The state’s Finance, Revenue and Bonding Committee held a public hearing Tuesday for Senate bill 873. The bipartisan bill addresses property liens and tax consequences for employees working remotely. But more important, it also includes a three-tiered grant formula for PILOT, the state’s program that reimburses cities for institutions that don’t pay property taxes.
Tax-exempt properties include universities, hospitals and nonprofit organizations, and under the state’s current system municipalities should receive 77% of the revenue lost to these institutions. But due to a lack of program funding, many don’t. In fact, some report they receive about one-third of the expected reimbursement, according to the Connecticut Examiner.
This leaves many cities struggling to close the financial gap. New London is one of them.
“We host Yale New Haven L&M Hospital here. You’re looking at [a city] that sends out about 8,000 tax bills. That’s it. That small base has to support the complete offset of the property taxes for all of the property Yale holds in New London,” said Mayor Michael Passero, an advocate of PILOT reform.
The underfunding leads to tough decisions, including cutting essential services or hiking taxes. This is unfair when nontaxable institutions like universities continue to grow at the expense of the community and the tax break, said Jaime Myers-McPhail with New Haven Rising.
In New Haven, Yale University makes voluntary payments to offset the lost revenue, but it’s still not enough.
“While New Haven residents battled unemployment, hunger and sickness, Yale University announced that its endowment reached a new high of $31 billion. And yet it is New Haven residents providing over tens of millions of dollars in annual financial support to Yale University and Hospital, not the other way around,” Myers-McPhail added.
The new system, proposed by state Senate President Pro Tem Martin Looney, would be based on need -- and reimburse municipalities according to their net grand list per capita.
Municipalities with a net grand list per capita of less than $100,000 would be reimbursed 50% of the taxes that would otherwise come from nontaxable properties. Towns with a net grand list per capita between $100,000 and $200,000 would receive 40%. And those with a net grand list per capita of more than $200,000 would receive 30%.

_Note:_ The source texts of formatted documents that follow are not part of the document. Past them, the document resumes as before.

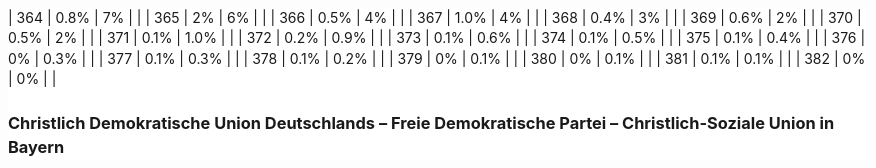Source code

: | 364 | 0.8% | 7% |  |
| 365 | 2% | 6% |  |
| 366 | 0.5% | 4% |  |
| 367 | 1.0% | 4% |  |
| 368 | 0.4% | 3% |  |
| 369 | 0.6% | 2% |  |
| 370 | 0.5% | 2% |  |
| 371 | 0.1% | 1.0% |  |
| 372 | 0.2% | 0.9% |  |
| 373 | 0.1% | 0.6% |  |
| 374 | 0.1% | 0.5% |  |
| 375 | 0.1% | 0.4% |  |
| 376 | 0% | 0.3% |  |
| 377 | 0.1% | 0.3% |  |
| 378 | 0.1% | 0.2% |  |
| 379 | 0% | 0.1% |  |
| 380 | 0% | 0.1% |  |
| 381 | 0.1% | 0.1% |  |
| 382 | 0% | 0% |  |

### Christlich Demokratische Union Deutschlands – Freie Demokratische Partei – Christlich-Soziale Union in Bayern
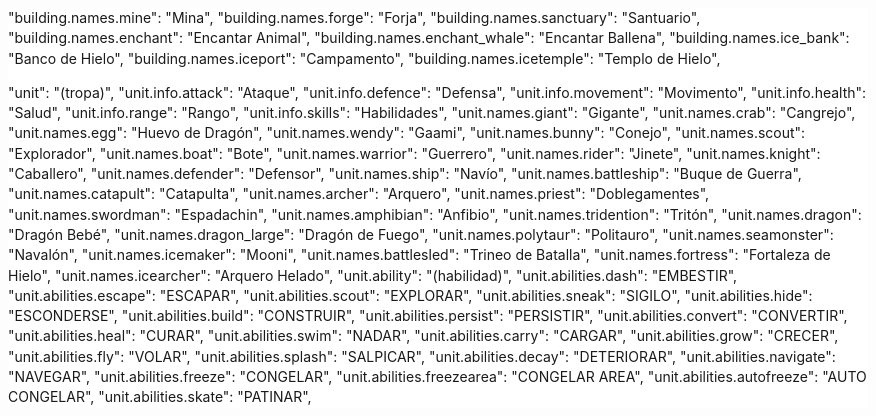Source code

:   "building.names.mine": "Mina",
  "building.names.forge": "Forja",
  "building.names.sanctuary": "Santuario",
  "building.names.enchant": "Encantar Animal",
  "building.names.enchant_whale": "Encantar Ballena",
  "building.names.ice_bank": "Banco de Hielo",
  "building.names.iceport": "Campamento",
  "building.names.icetemple": "Templo de Hielo",

  "unit": "(tropa)",
  "unit.info.attack": "Ataque",
  "unit.info.defence": "Defensa",
  "unit.info.movement": "Movimento",
  "unit.info.health": "Salud",
  "unit.info.range": "Rango",
  "unit.info.skills": "Habilidades",
  "unit.names.giant": "Gigante",
  "unit.names.crab": "Cangrejo",
  "unit.names.egg": "Huevo de Dragón",
  "unit.names.wendy": "Gaami",
  "unit.names.bunny": "Conejo",
  "unit.names.scout": "Explorador",
  "unit.names.boat": "Bote",
  "unit.names.warrior": "Guerrero",
  "unit.names.rider": "Jinete",
  "unit.names.knight": "Caballero",
  "unit.names.defender": "Defensor",
  "unit.names.ship": "Navío",
  "unit.names.battleship": "Buque de Guerra",
  "unit.names.catapult": "Catapulta",
  "unit.names.archer": "Arquero",
  "unit.names.priest": "Doblegamentes",
  "unit.names.swordman": "Espadachin",
  "unit.names.amphibian": "Anfibio",
  "unit.names.tridention": "Tritón",
  "unit.names.dragon": "Dragón Bebé",
  "unit.names.dragon_large": "Dragón de Fuego",
  "unit.names.polytaur": "Politauro",
  "unit.names.seamonster": "Navalón",
  "unit.names.icemaker": "Mooni",
  "unit.names.battlesled": "Trineo de Batalla",
  "unit.names.fortress": "Fortaleza de Hielo",
  "unit.names.icearcher": "Arquero Helado",
  "unit.ability": "(habilidad)",
  "unit.abilities.dash": "EMBESTIR",
  "unit.abilities.escape": "ESCAPAR",
  "unit.abilities.scout": "EXPLORAR",
  "unit.abilities.sneak": "SIGILO",
  "unit.abilities.hide": "ESCONDERSE",
  "unit.abilities.build": "CONSTRUIR",
  "unit.abilities.persist": "PERSISTIR",
  "unit.abilities.convert": "CONVERTIR",
  "unit.abilities.heal": "CURAR",
  "unit.abilities.swim": "NADAR",
  "unit.abilities.carry": "CARGAR",
  "unit.abilities.grow": "CRECER",
  "unit.abilities.fly": "VOLAR",
  "unit.abilities.splash": "SALPICAR",
  "unit.abilities.decay": "DETERIORAR",
  "unit.abilities.navigate": "NAVEGAR",
  "unit.abilities.freeze": "CONGELAR",
  "unit.abilities.freezearea": "CONGELAR AREA",
  "unit.abilities.autofreeze": "AUTO CONGELAR",
  "unit.abilities.skate": "PATINAR",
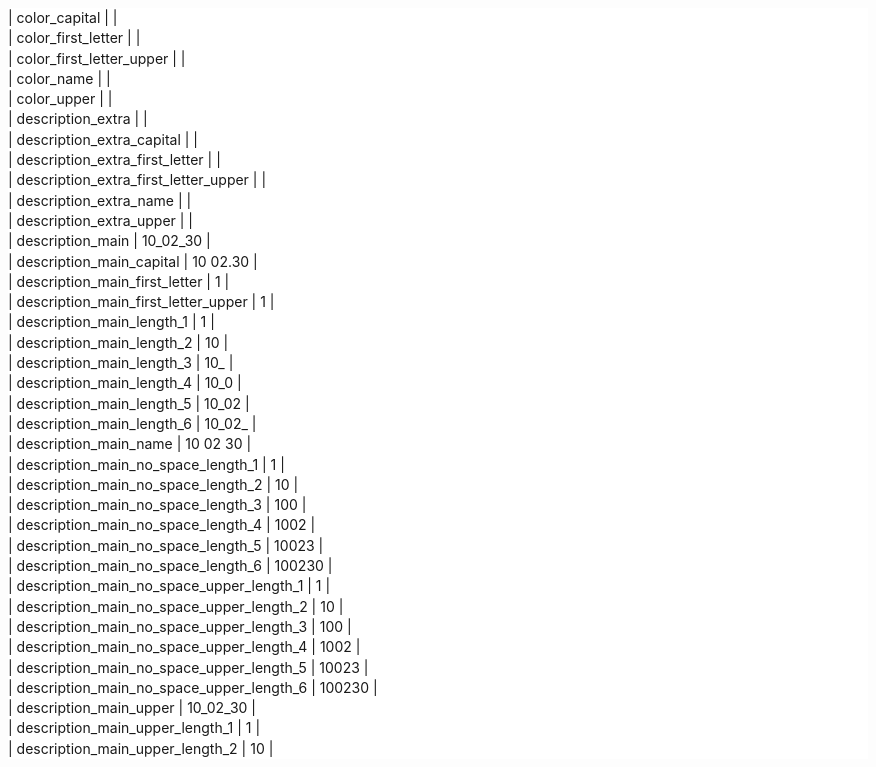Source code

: | color_capital |  |  
| color_first_letter |  |  
| color_first_letter_upper |  |  
| color_name |  |  
| color_upper |  |  
| description_extra |  |  
| description_extra_capital |  |  
| description_extra_first_letter |  |  
| description_extra_first_letter_upper |  |  
| description_extra_name |  |  
| description_extra_upper |  |  
| description_main | 10_02_30 |  
| description_main_capital | 10 02.30 |  
| description_main_first_letter | 1 |  
| description_main_first_letter_upper | 1 |  
| description_main_length_1 | 1 |  
| description_main_length_2 | 10 |  
| description_main_length_3 | 10_ |  
| description_main_length_4 | 10_0 |  
| description_main_length_5 | 10_02 |  
| description_main_length_6 | 10_02_ |  
| description_main_name | 10 02 30 |  
| description_main_no_space_length_1 | 1 |  
| description_main_no_space_length_2 | 10 |  
| description_main_no_space_length_3 | 100 |  
| description_main_no_space_length_4 | 1002 |  
| description_main_no_space_length_5 | 10023 |  
| description_main_no_space_length_6 | 100230 |  
| description_main_no_space_upper_length_1 | 1 |  
| description_main_no_space_upper_length_2 | 10 |  
| description_main_no_space_upper_length_3 | 100 |  
| description_main_no_space_upper_length_4 | 1002 |  
| description_main_no_space_upper_length_5 | 10023 |  
| description_main_no_space_upper_length_6 | 100230 |  
| description_main_upper | 10_02_30 |  
| description_main_upper_length_1 | 1 |  
| description_main_upper_length_2 | 10 |  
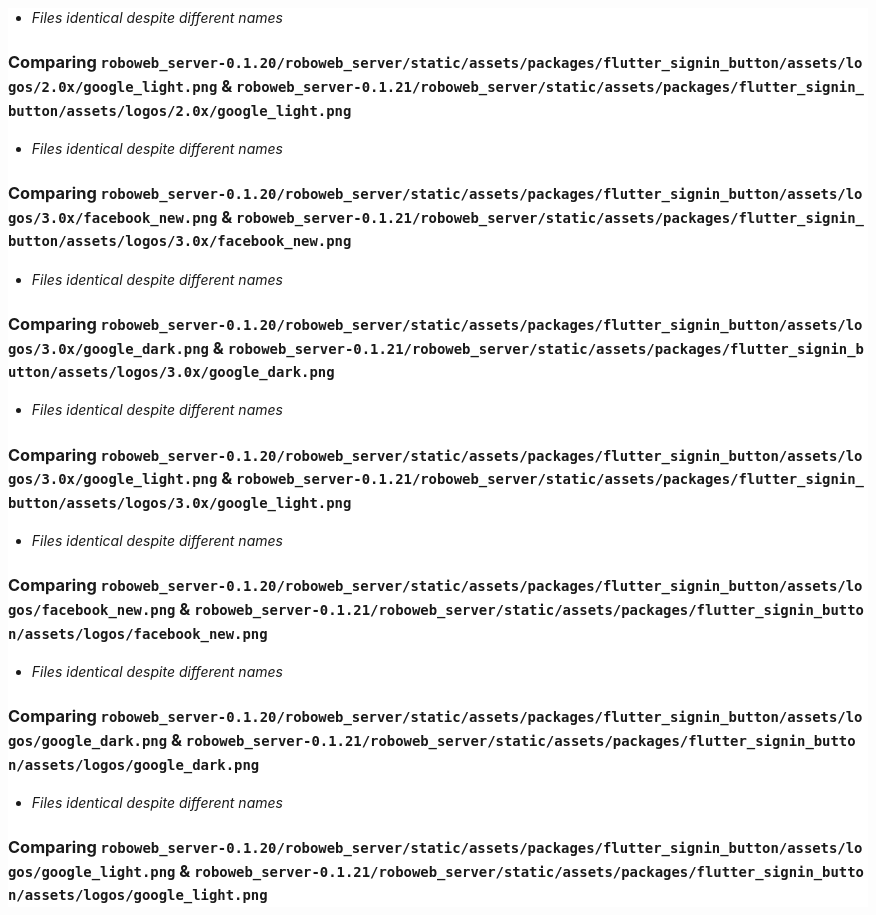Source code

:  * *Files identical despite different names*

### Comparing `roboweb_server-0.1.20/roboweb_server/static/assets/packages/flutter_signin_button/assets/logos/2.0x/google_light.png` & `roboweb_server-0.1.21/roboweb_server/static/assets/packages/flutter_signin_button/assets/logos/2.0x/google_light.png`

 * *Files identical despite different names*

### Comparing `roboweb_server-0.1.20/roboweb_server/static/assets/packages/flutter_signin_button/assets/logos/3.0x/facebook_new.png` & `roboweb_server-0.1.21/roboweb_server/static/assets/packages/flutter_signin_button/assets/logos/3.0x/facebook_new.png`

 * *Files identical despite different names*

### Comparing `roboweb_server-0.1.20/roboweb_server/static/assets/packages/flutter_signin_button/assets/logos/3.0x/google_dark.png` & `roboweb_server-0.1.21/roboweb_server/static/assets/packages/flutter_signin_button/assets/logos/3.0x/google_dark.png`

 * *Files identical despite different names*

### Comparing `roboweb_server-0.1.20/roboweb_server/static/assets/packages/flutter_signin_button/assets/logos/3.0x/google_light.png` & `roboweb_server-0.1.21/roboweb_server/static/assets/packages/flutter_signin_button/assets/logos/3.0x/google_light.png`

 * *Files identical despite different names*

### Comparing `roboweb_server-0.1.20/roboweb_server/static/assets/packages/flutter_signin_button/assets/logos/facebook_new.png` & `roboweb_server-0.1.21/roboweb_server/static/assets/packages/flutter_signin_button/assets/logos/facebook_new.png`

 * *Files identical despite different names*

### Comparing `roboweb_server-0.1.20/roboweb_server/static/assets/packages/flutter_signin_button/assets/logos/google_dark.png` & `roboweb_server-0.1.21/roboweb_server/static/assets/packages/flutter_signin_button/assets/logos/google_dark.png`

 * *Files identical despite different names*

### Comparing `roboweb_server-0.1.20/roboweb_server/static/assets/packages/flutter_signin_button/assets/logos/google_light.png` & `roboweb_server-0.1.21/roboweb_server/static/assets/packages/flutter_signin_button/assets/logos/google_light.png`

This means municipalities with the highest number of tax-exempt properties would receive most of the aid.
Mayor Luke Bronin of Hartford applauded the effort.
Hartford currently receives a reimbursement of about $30 million. The proposed system would generate an additional $22 million, which still would fall short of what the city should receive under the long-standing PILOT formula.
“If the PILOT program were fully funded, the city of Hartford would receive approximately $100 million more than it currently receives,” Bronin added. “If all of the nontaxable property in the city were fully taxed, excluding city-owned property, the city would generate approximately $223 million each year.”
The new system would be the first step in addressing the financial gap and working toward equitable funding, Bronin said.
“In this small state -- 169 towns but 3 1/2 million people -- the fate of all of our communities [is] tied to the success of every community. It’s important that we allow our communities to be successful.”
While a funding mechanism was not included in the bill, under Looney’s proposal the new PILOT system would be covered by a tax on capital gains and a new property tax on homes with a market value of $430,000 or more.